Retype the records below exactly as they stand, but with no images.

■ ■ ■ ■ ■

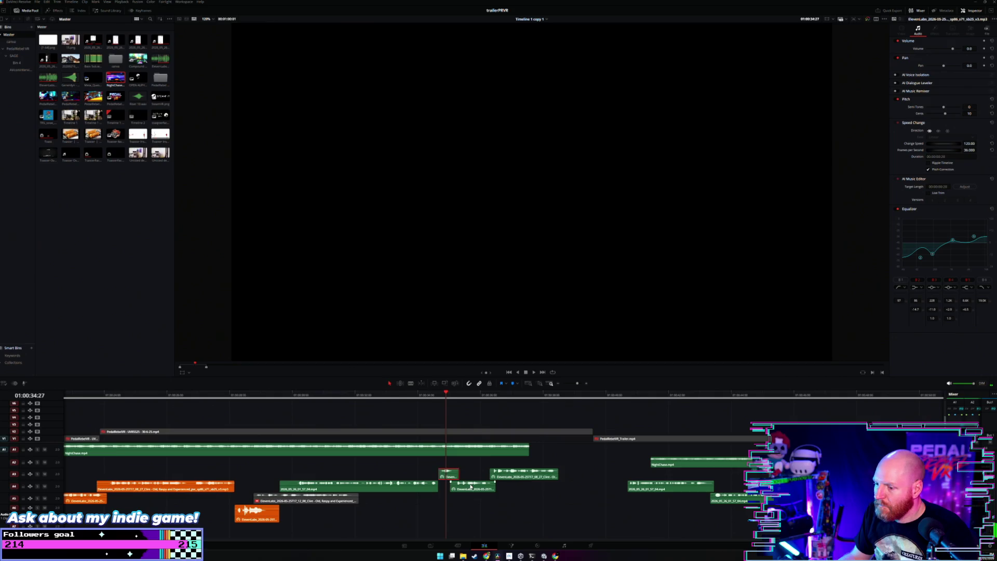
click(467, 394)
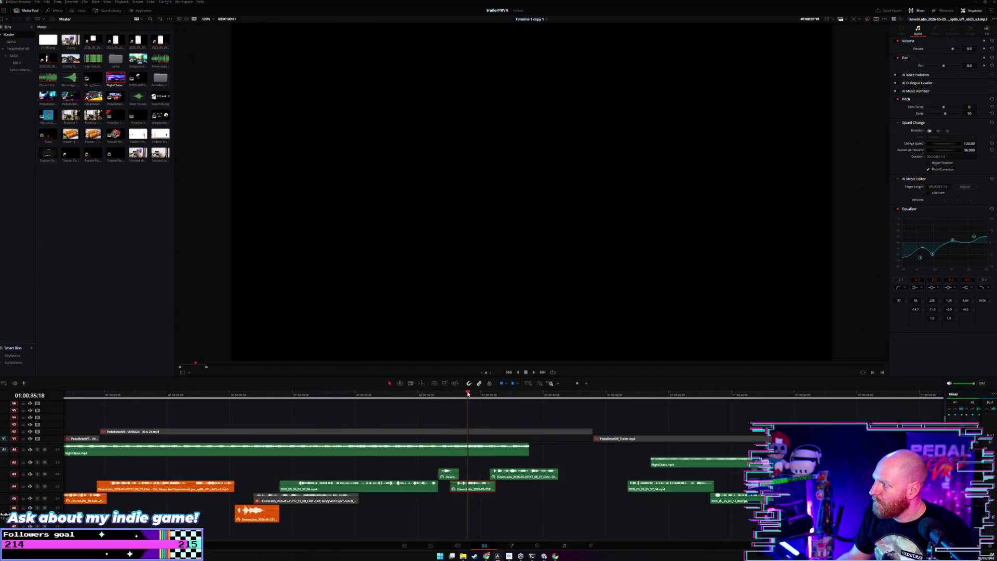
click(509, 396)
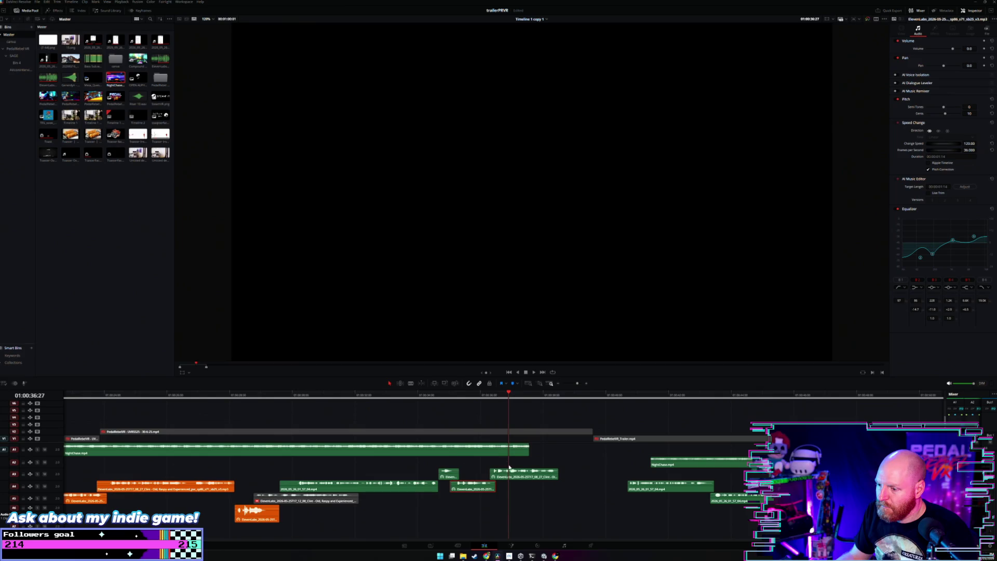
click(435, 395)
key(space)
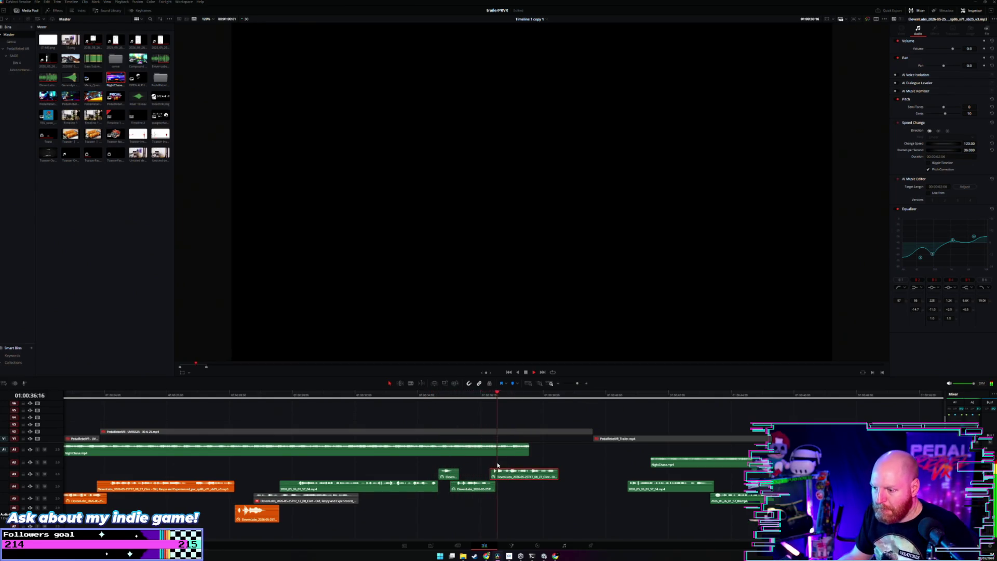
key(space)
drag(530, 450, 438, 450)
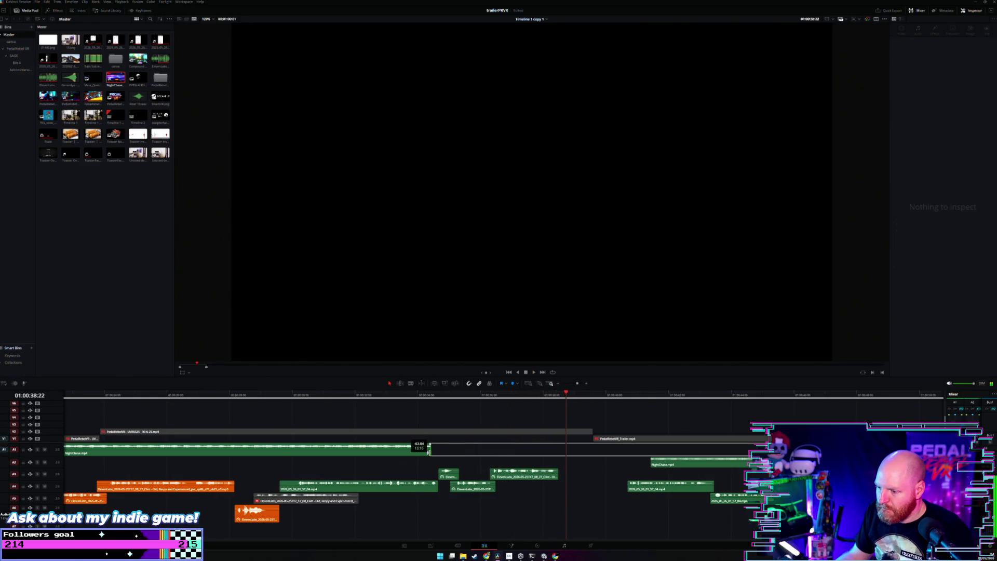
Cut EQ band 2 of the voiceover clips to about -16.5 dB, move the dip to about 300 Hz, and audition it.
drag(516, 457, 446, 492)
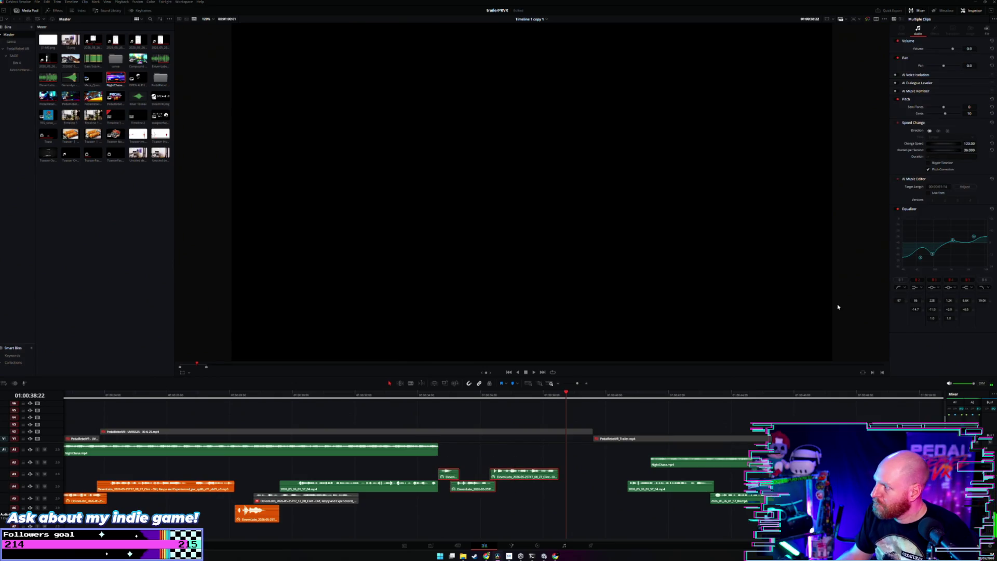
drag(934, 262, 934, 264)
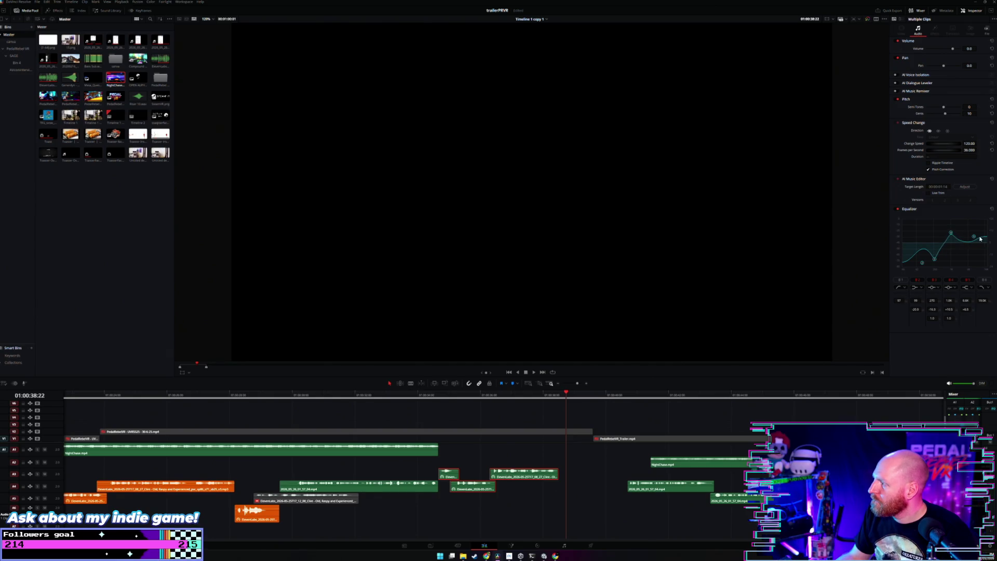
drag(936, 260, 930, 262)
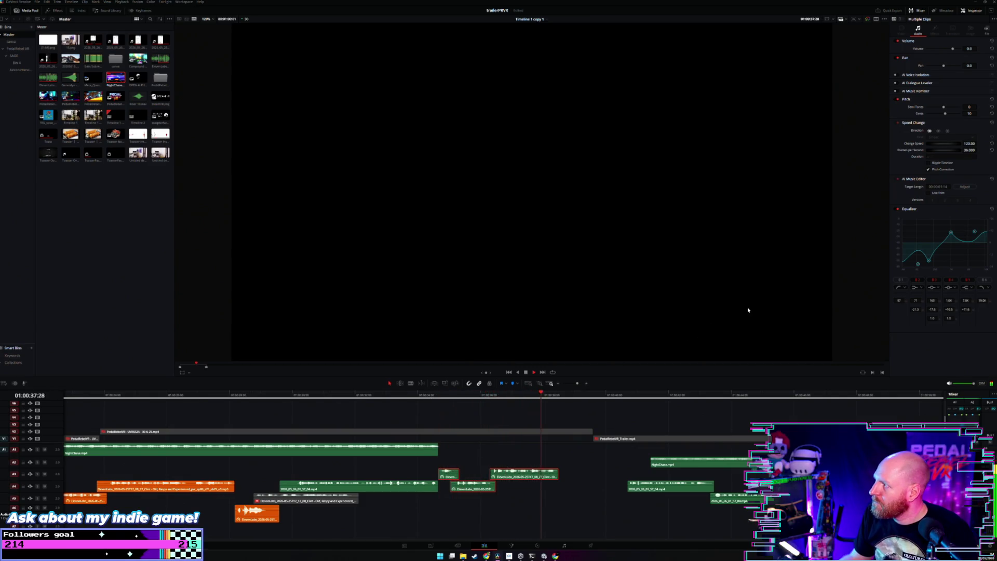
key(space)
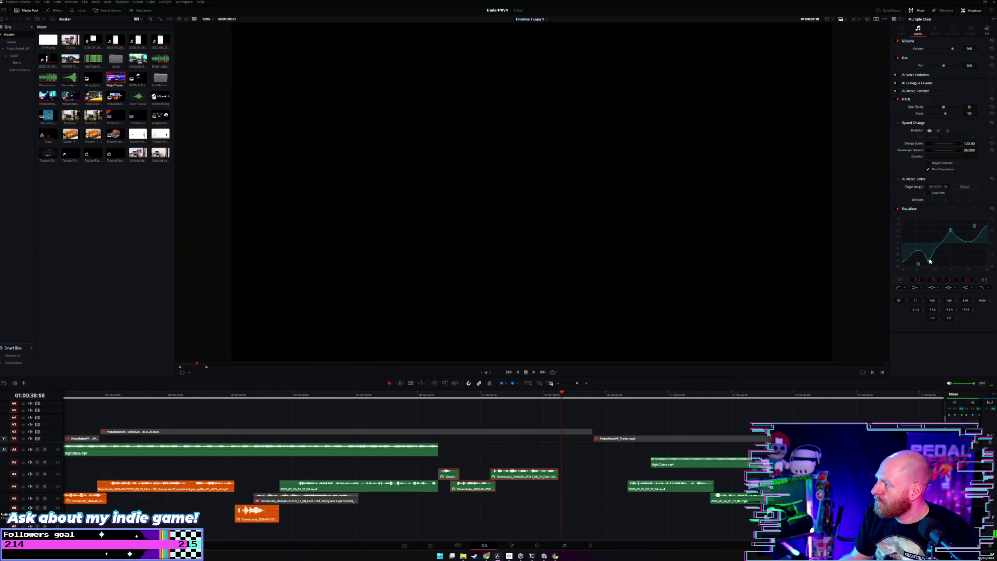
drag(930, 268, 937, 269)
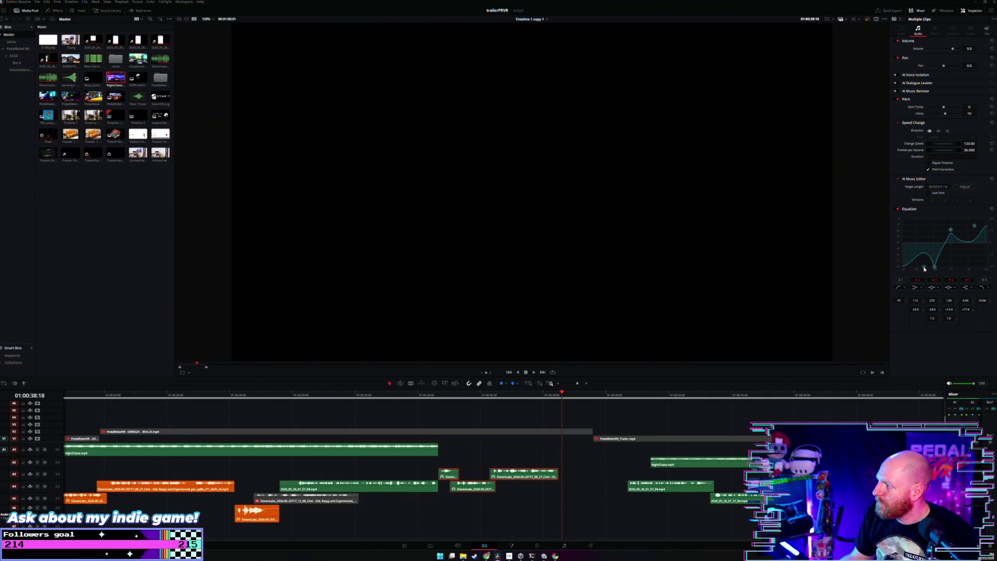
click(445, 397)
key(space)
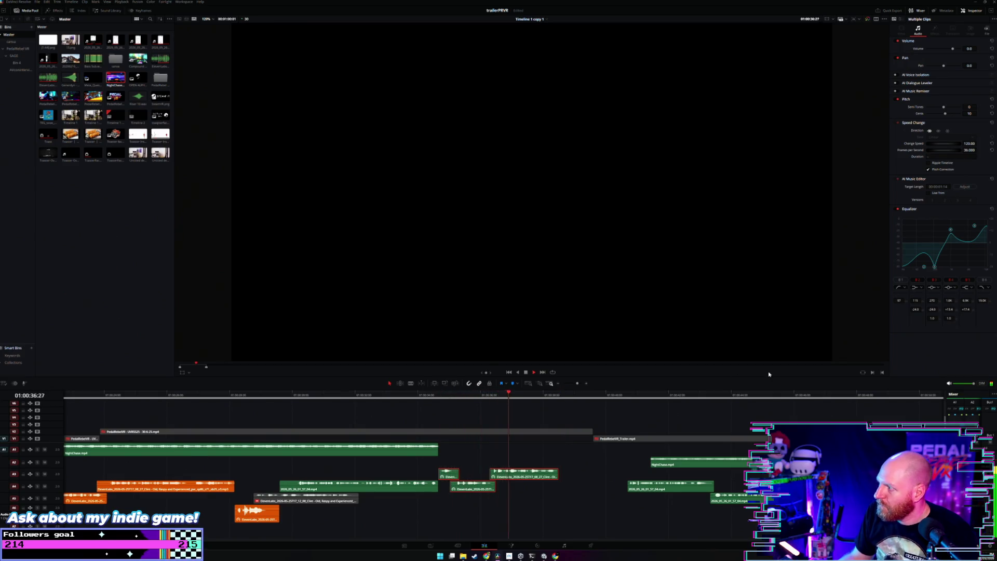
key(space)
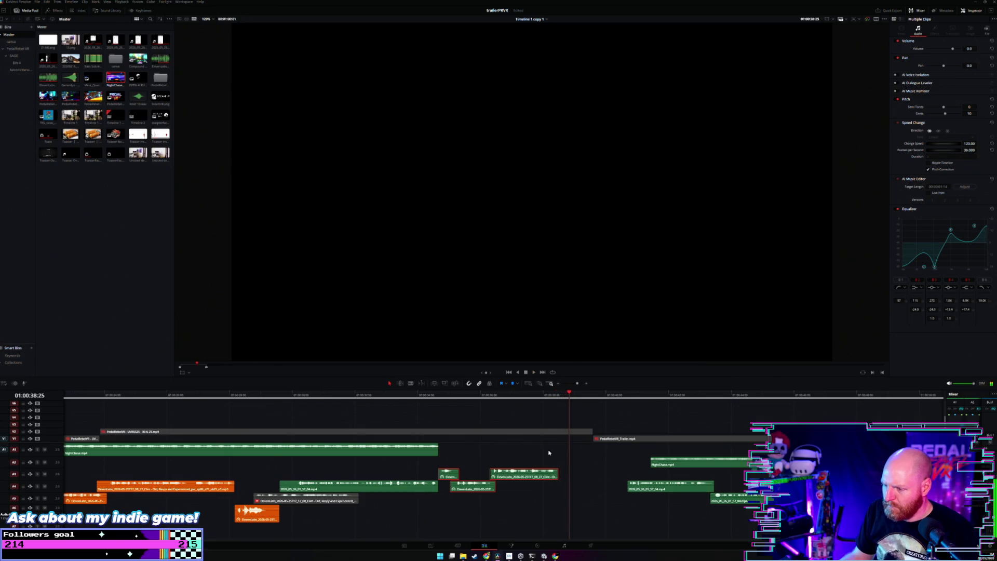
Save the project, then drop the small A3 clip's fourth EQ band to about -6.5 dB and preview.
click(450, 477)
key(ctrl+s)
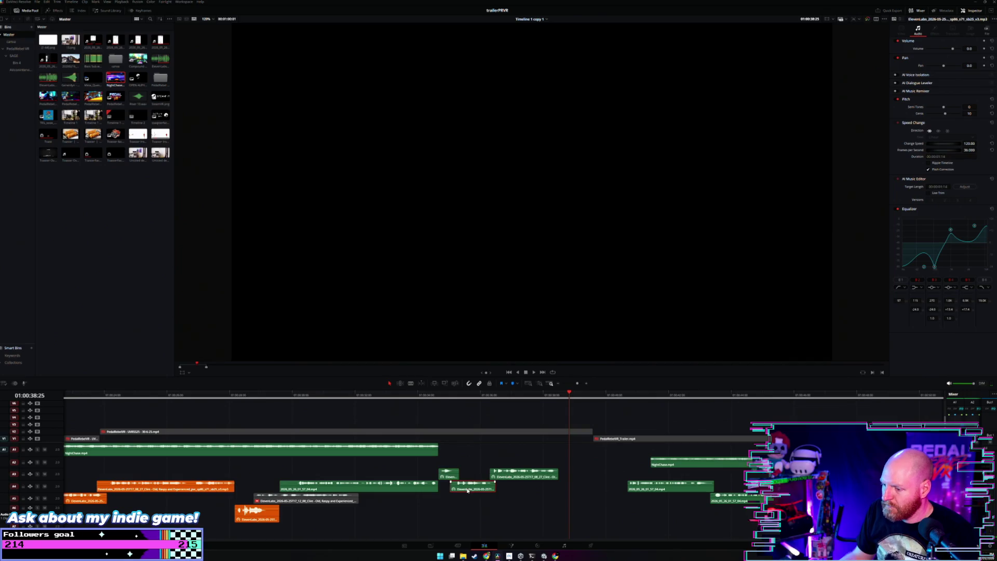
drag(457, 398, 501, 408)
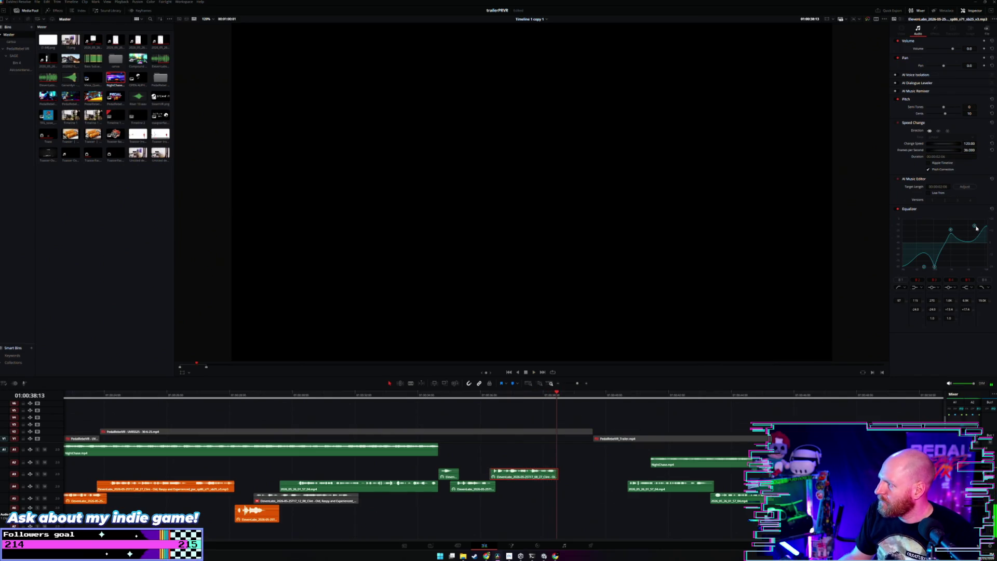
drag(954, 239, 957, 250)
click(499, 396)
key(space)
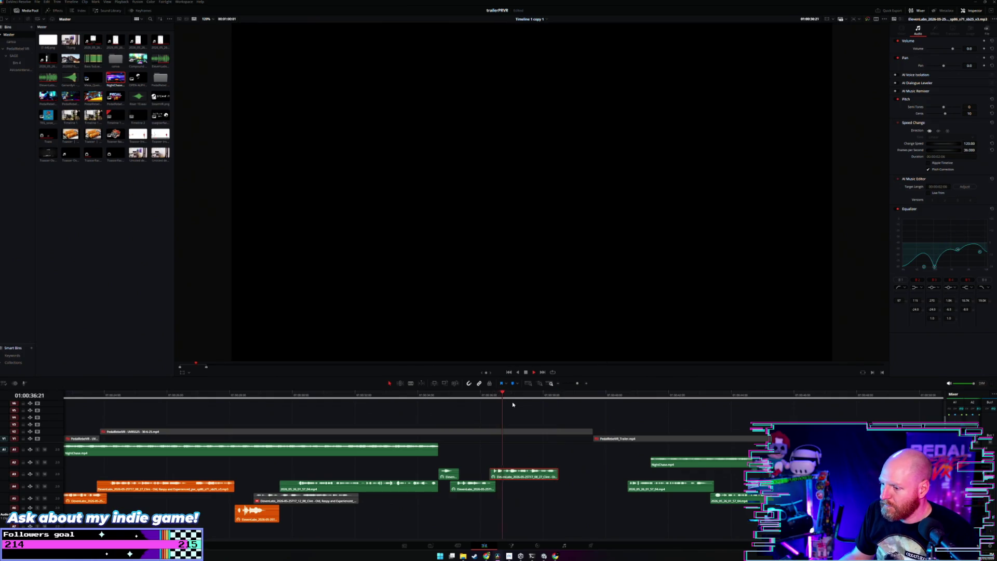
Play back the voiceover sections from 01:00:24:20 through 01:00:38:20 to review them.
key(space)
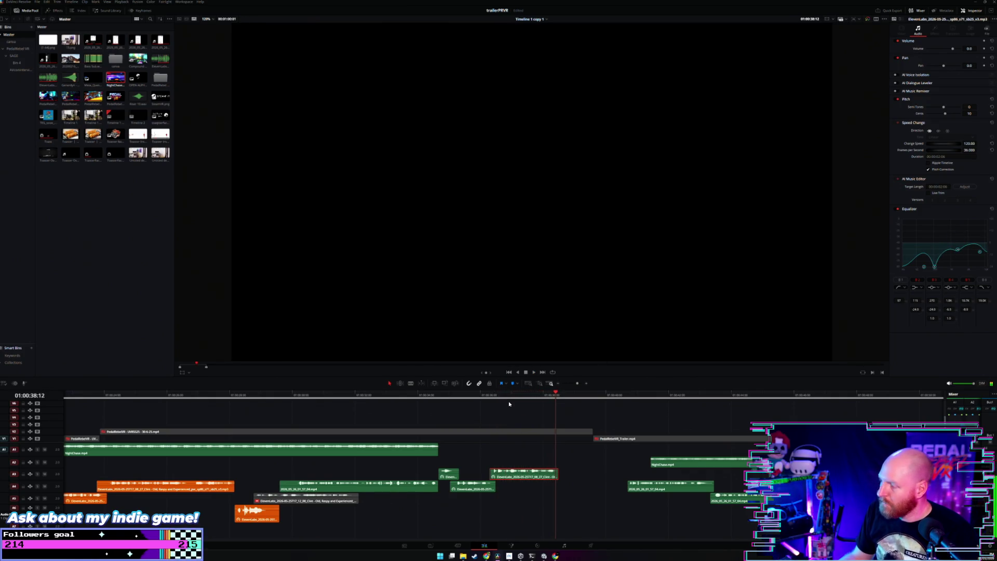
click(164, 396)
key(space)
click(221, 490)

■ ■ ■ ■ ■

Exercise response ->
click(467, 394)
click(509, 396)
click(435, 395)
key(space)
key(space)
drag(530, 450, 438, 450)
Cut EQ band 2 of the voiceover clips to about -16.5 dB, move the dip to about 300 Hz, and audition it.
drag(516, 457, 446, 492)
drag(934, 262, 934, 264)
drag(936, 260, 930, 262)
key(space)
drag(930, 268, 937, 269)
click(445, 397)
key(space)
key(space)
Save the project, then drop the small A3 clip's fourth EQ band to about -6.5 dB and preview.
click(450, 477)
key(ctrl+s)
drag(457, 398, 501, 408)
drag(954, 239, 957, 250)
click(499, 396)
key(space)
Play back the voiceover sections from 01:00:24:20 through 01:00:38:20 to review them.
key(space)
click(164, 396)
key(space)
click(221, 490)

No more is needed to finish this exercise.